The saints––Barbara, Buena Ventura, Fernando, Francisco––stand up straight in the painting outside the door to my room at the retreat center. They appear neat, tidy, benign, as if they never got dirty, never made a mess of things, never got in trouble with the bishop or the neighbors. But, hah, I’ve been studying spiritual formation. I know better! I read a little about the saints and find out they were, “like, real people, totally!” Life was never neat as a pin, pretty as a picture. Underneath the groovy outfits and golden halos painted behind their heads, the saints battled demons and ridicule, sunburn and lice, measles, and diarrhea.
I try to remember that when I wade through the muck of introspection, carting my old garbage and recycling, smacking into people and things while carrying my cross. Listening to God is messy business. Open the door to my room at the retreat house and you’ll see ear plugs to block out the noise, an eye mask to block out the porch lights, a heating pad for my backache, a special pillow for my neck, a travel clock and cell phone both with alarms set. I want to be prepared for everything, but I’m never really prepared for life, annoying the Girl Scout in me. There are jumper cables, Powerbars and bottled water in my car. But maybe I need an apron, rubber gloves, waders or Lysol?

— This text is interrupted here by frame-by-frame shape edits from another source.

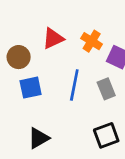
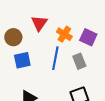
red triangle: (53, 38) -> (39, 23), turned -30
orange cross: (92, 41) -> (64, 34), moved

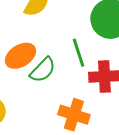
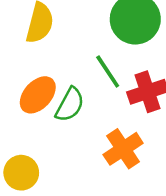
orange cross: (74, 115) -> (123, 149), turned -36

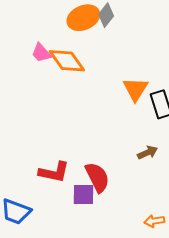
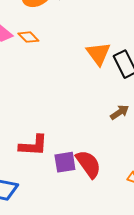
orange diamond: (67, 61) -> (28, 37), size x0.6
red semicircle: (97, 177) -> (88, 164), moved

Sometimes I wonder what would happen if I just stayed home. After all, there are 187 channels on cable, a zillion shows I’ve never watched, which could be informative, educational, food for thought. But I’d have to learn to work the remote.
So, I get up off the couch and remind myself that life is chaotic and disease-ridden. Life chooses its course, and it comes, tidal wave or puddle, or something in between. Either way, life floods across my path and when the time comes to decide, I step in. I might as well have company on the journey. I might as well try to walk with God.

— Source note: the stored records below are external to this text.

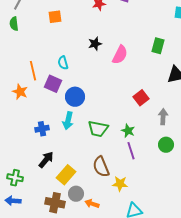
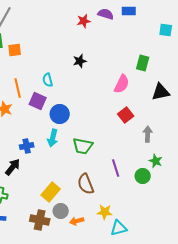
orange square: (55, 17) -> (15, 50), moved
pink semicircle: (120, 55) -> (122, 84), moved
green star: (128, 131) -> (156, 161), moved
green circle: (166, 145) -> (143, 176), moved
black arrow: (46, 160) -> (13, 167), moved
yellow star: (120, 184) -> (105, 212), moved
orange arrow: (92, 204) -> (77, 221), turned -32

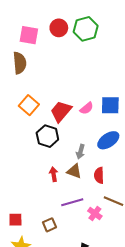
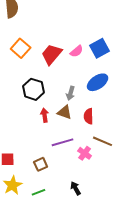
blue square: (110, 105) -> (100, 48), turned -30
black hexagon: (47, 136) -> (34, 89), moved

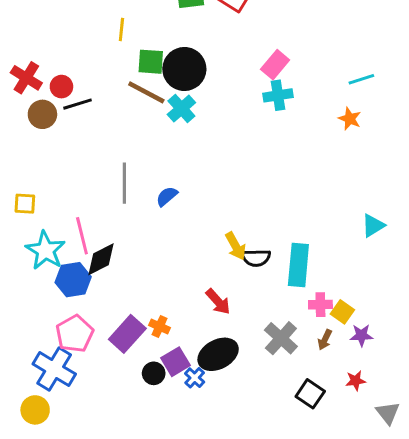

If you’re anything like the saints I know, you don’t really have a choice. It’s a no-brainer, reflex kind of thing, this standing up, this stroll with the divine, even without a groovy robe and golden halo. Just ask some of my recent companions on the journey––Saints Erika, Diane, Chris and Jim; Saints Nancy, Nan, and Monika––why they do it. What makes them pull on their slickers and wellies and venture out in the storm, looking for Jesus in the rain, offering umbrellas and towels to those caught in the down pour?

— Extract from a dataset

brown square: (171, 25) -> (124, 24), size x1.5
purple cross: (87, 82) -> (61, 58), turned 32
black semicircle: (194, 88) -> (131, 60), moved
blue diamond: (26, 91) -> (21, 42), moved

At home now, I stand in my garden in the dusk after the first rain, looking at the poppies I didn’t plant, the larkspur that has volunteered to grow with the strawberries, several boxes away from the flowerbed where I planted it. I remember a friend’s hearty volunteer peach tree, and my mother-in-law’s volunteer tomatoes. I think of the birds that spread the seed and our surprised delight in the gifts we didn’t know they brought us. The saints I know sow the gospel the way birds spread seed, mostly unaware. God’s good news springs up in unexpected places.